REQUIRED WORK —
Would you give the data below back exactly as it reads?

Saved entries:
********************
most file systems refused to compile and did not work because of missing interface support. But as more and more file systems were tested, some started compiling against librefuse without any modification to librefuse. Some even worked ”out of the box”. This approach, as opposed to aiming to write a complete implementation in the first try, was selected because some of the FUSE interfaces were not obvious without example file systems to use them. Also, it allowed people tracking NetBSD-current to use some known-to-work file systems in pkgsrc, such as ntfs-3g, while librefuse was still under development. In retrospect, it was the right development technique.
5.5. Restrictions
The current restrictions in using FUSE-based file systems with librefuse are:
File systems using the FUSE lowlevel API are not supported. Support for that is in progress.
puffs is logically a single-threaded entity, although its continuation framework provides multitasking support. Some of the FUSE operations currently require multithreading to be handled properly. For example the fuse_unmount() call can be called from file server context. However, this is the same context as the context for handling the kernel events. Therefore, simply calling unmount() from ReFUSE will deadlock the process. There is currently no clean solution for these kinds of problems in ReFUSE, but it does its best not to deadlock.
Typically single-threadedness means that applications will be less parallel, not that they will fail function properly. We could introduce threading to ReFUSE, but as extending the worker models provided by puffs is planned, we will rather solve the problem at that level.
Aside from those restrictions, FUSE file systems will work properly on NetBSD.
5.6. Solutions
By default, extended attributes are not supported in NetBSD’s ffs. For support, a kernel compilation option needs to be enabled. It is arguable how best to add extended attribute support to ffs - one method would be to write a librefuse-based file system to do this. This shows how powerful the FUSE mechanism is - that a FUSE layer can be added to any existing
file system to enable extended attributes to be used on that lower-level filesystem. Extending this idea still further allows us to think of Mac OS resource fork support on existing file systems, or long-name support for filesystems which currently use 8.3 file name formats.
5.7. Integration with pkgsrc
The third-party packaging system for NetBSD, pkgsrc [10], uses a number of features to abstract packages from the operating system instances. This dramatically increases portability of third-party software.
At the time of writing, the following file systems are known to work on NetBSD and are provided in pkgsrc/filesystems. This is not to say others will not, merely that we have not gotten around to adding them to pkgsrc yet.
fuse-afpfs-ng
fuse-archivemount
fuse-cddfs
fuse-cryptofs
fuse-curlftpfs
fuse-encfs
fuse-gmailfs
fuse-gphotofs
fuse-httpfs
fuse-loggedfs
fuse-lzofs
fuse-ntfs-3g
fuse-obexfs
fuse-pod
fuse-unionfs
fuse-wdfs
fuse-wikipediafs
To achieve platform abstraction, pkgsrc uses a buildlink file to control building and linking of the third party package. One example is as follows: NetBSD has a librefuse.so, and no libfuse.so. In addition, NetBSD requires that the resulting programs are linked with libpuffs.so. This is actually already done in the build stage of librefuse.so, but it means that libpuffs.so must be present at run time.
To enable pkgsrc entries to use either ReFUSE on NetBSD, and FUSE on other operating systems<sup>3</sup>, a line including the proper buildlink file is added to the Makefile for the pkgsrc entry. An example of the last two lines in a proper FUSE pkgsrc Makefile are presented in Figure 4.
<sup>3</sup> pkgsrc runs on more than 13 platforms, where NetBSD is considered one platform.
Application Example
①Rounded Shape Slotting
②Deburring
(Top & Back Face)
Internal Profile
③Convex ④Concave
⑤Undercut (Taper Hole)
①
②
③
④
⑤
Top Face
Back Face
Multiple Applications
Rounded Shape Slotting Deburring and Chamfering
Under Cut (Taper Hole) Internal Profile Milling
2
********************
RESULT FOR THIS EXERCISE —
most file systems refused to compile and did not work because of missing interface support. But as more and more file systems were tested, some started compiling against librefuse without any modification to librefuse. Some even worked ”out of the box”. This approach, as opposed to aiming to write a complete implementation in the first try, was selected because some of the FUSE interfaces were not obvious without example file systems to use them. Also, it allowed people tracking NetBSD-current to use some known-to-work file systems in pkgsrc, such as ntfs-3g, while librefuse was still under development. In retrospect, it was the right development technique.
5.5. Restrictions
The current restrictions in using FUSE-based file systems with librefuse are:
File systems using the FUSE lowlevel API are not supported. Support for that is in progress.
puffs is logically a single-threaded entity, although its continuation framework provides multitasking support. Some of the FUSE operations currently require multithreading to be handled properly. For example the fuse_unmount() call can be called from file server context. However, this is the same context as the context for handling the kernel events. Therefore, simply calling unmount() from ReFUSE will deadlock the process. There is currently no clean solution for these kinds of problems in ReFUSE, but it does its best not to deadlock.
Typically single-threadedness means that applications will be less parallel, not that they will fail function properly. We could introduce threading to ReFUSE, but as extending the worker models provided by puffs is planned, we will rather solve the problem at that level.
Aside from those restrictions, FUSE file systems will work properly on NetBSD.
5.6. Solutions
By default, extended attributes are not supported in NetBSD’s ffs. For support, a kernel compilation option needs to be enabled. It is arguable how best to add extended attribute support to ffs - one method would be to write a librefuse-based file system to do this. This shows how powerful the FUSE mechanism is - that a FUSE layer can be added to any existing
file system to enable extended attributes to be used on that lower-level filesystem. Extending this idea still further allows us to think of Mac OS resource fork support on existing file systems, or long-name support for filesystems which currently use 8.3 file name formats.
5.7. Integration with pkgsrc
The third-party packaging system for NetBSD, pkgsrc [10], uses a number of features to abstract packages from the operating system instances. This dramatically increases portability of third-party software.
At the time of writing, the following file systems are known to work on NetBSD and are provided in pkgsrc/filesystems. This is not to say others will not, merely that we have not gotten around to adding them to pkgsrc yet.
fuse-afpfs-ng
fuse-archivemount
fuse-cddfs
fuse-cryptofs
fuse-curlftpfs
fuse-encfs
fuse-gmailfs
fuse-gphotofs
fuse-httpfs
fuse-loggedfs
fuse-lzofs
fuse-ntfs-3g
fuse-obexfs
fuse-pod
fuse-unionfs
fuse-wdfs
fuse-wikipediafs
To achieve platform abstraction, pkgsrc uses a buildlink file to control building and linking of the third party package. One example is as follows: NetBSD has a librefuse.so, and no libfuse.so. In addition, NetBSD requires that the resulting programs are linked with libpuffs.so. This is actually already done in the build stage of librefuse.so, but it means that libpuffs.so must be present at run time.
To enable pkgsrc entries to use either ReFUSE on NetBSD, and FUSE on other operating systems<sup>3</sup>, a line including the proper buildlink file is added to the Makefile for the pkgsrc entry. An example of the last two lines in a proper FUSE pkgsrc Makefile are presented in Figure 4.
<sup>3</sup> pkgsrc runs on more than 13 platforms, where NetBSD is considered one platform.
Application Example
①Rounded Shape Slotting
②Deburring
(Top & Back Face)
Internal Profile
③Convex ④Concave
⑤Undercut (Taper Hole)
①
②
③
④
⑤
Top Face
Back Face
Multiple Applications
Rounded Shape Slotting Deburring and Chamfering
Under Cut (Taper Hole) Internal Profile Milling
2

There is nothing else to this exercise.